Unsere Veteranen 65+ mit Erhard, Maurice, Andreas und Michael überzeugten nicht nur sportlich, sondern auch als geschlossene Einheit. Mit Ruhe, Übersicht und spielerischer Klasse hielten sie dem hohen Niveau stand. Die Konkurrenz war in diesem Jahr besonders stark, denn mehrere erfahrene Spitzenspieler anderer Landesverbände waren neu in diese Altersklasse aufgerückt.
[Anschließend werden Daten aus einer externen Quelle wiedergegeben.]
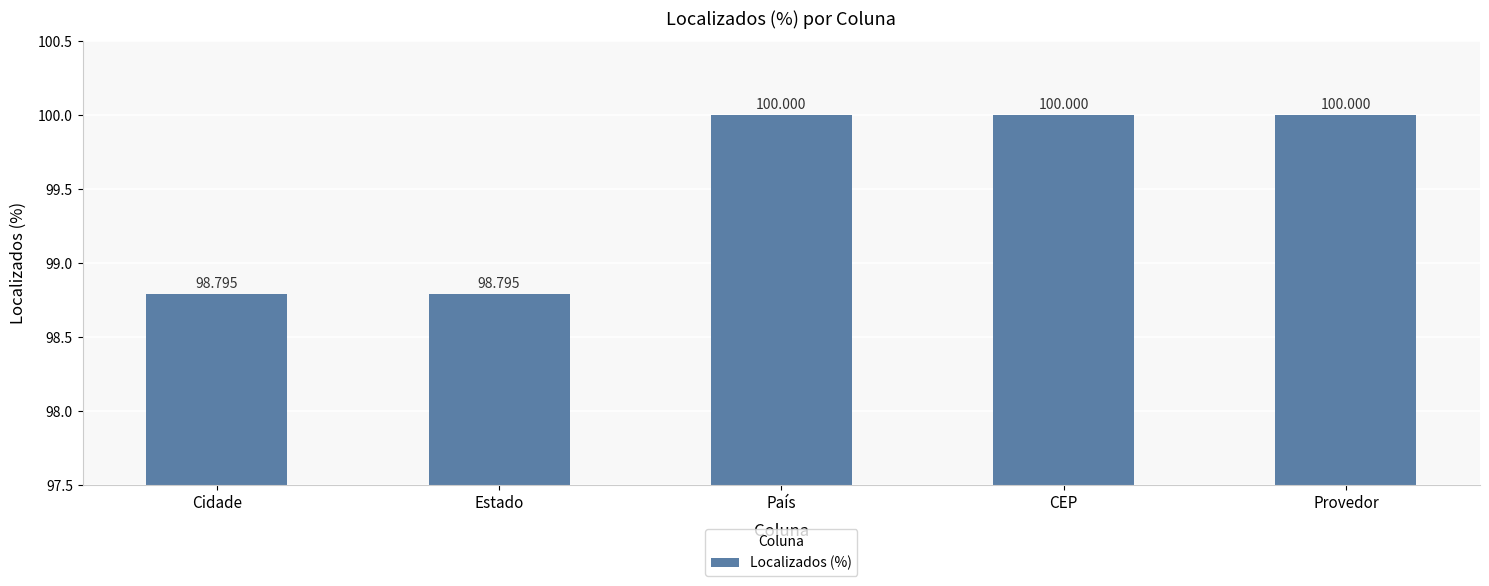

What value does the data have at Cidade?

98.8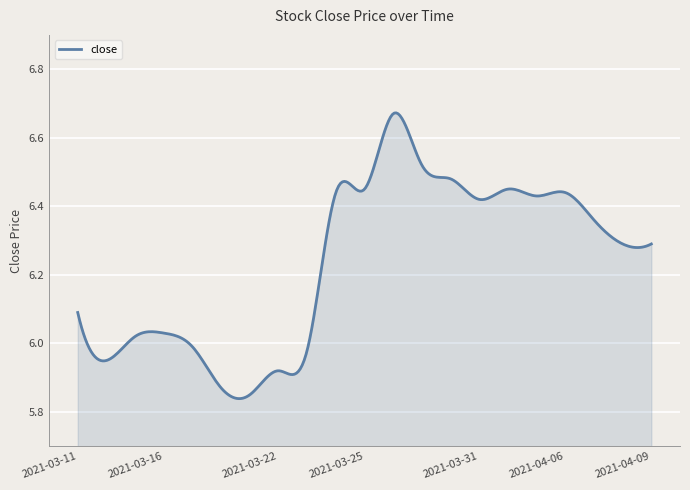

How many lines are shown in the chart?

1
Doch unsere 65+ nahmen die Herausforderung an und zeigten eindrucksvoll, dass Erfahrung, Teamgeist und Spielfreude eine starke Kombination sind.
In ganz neuer Besetzung ging das Frauenteam 55+ mit Christine, Petra, Susanne und Silv an den Start – und was zunächst nach einer Findungsphase hätte aussehen können, entpuppte sich als beeindruckendes Zusammenspiel. Mit ruhiger Ausstrahlung, gegenseitigem Vertrauen und bemerkenswerter Konstanz traten sie auf wie ein Team, das seit Jahren gemeinsam auf dem Platz steht. Am Ende stand – wie im Vorjahr – eine starke 4:5-Gesamtbilanz. Und wieder wurde es dramatisch: In der letzten Begegnung, erneut gegen BaWü, erneut in der dritten Zusatzaufnahme nach regulärer Spielzeit, ging der entscheidende Punkt hauchdünn verloren. Näher dran kann man kaum sein.
Die Senioren 55+ mit Mohsen, Thorsten, Thomas und Matthias knüpften nahtlos an ihre Vorjahresleistung an – und setzten sogar noch einen drauf. Mit großem Einsatz, mannschaftlicher Geschlossenheit und spielerischer Qualität erkämpften sie sich eine 6:3-Bilanz und wurden mit einem hervorragenden dritten Platz im Teamvergleich belohnt. Eine Leistung, auf die man mit Recht stolz sein kann.
Am Ende stand für Berlin erneut Platz acht in der Gesamtwertung. Doch die Tabelle erzählt nur die halbe Wahrheit: Zwischen Platz drei und Platz acht lagen in diesem Jahr gerade einmal drei Spielsiege. Es fehlte – wieder einmal – nur eine Kleinigkeit, ein einziger Moment, ein einziger Punkt.
Verdienter Meister wurde NRW, gefolgt von Bayern und dem Saarland.
Was bleibt, ist mehr als ein Tabellenplatz: Es bleibt der Eindruck eines engagierten, geschlossenen Berliner Teams, das mit Leidenschaft, Fairness und sportlichem Ehrgeiz aufgetreten ist.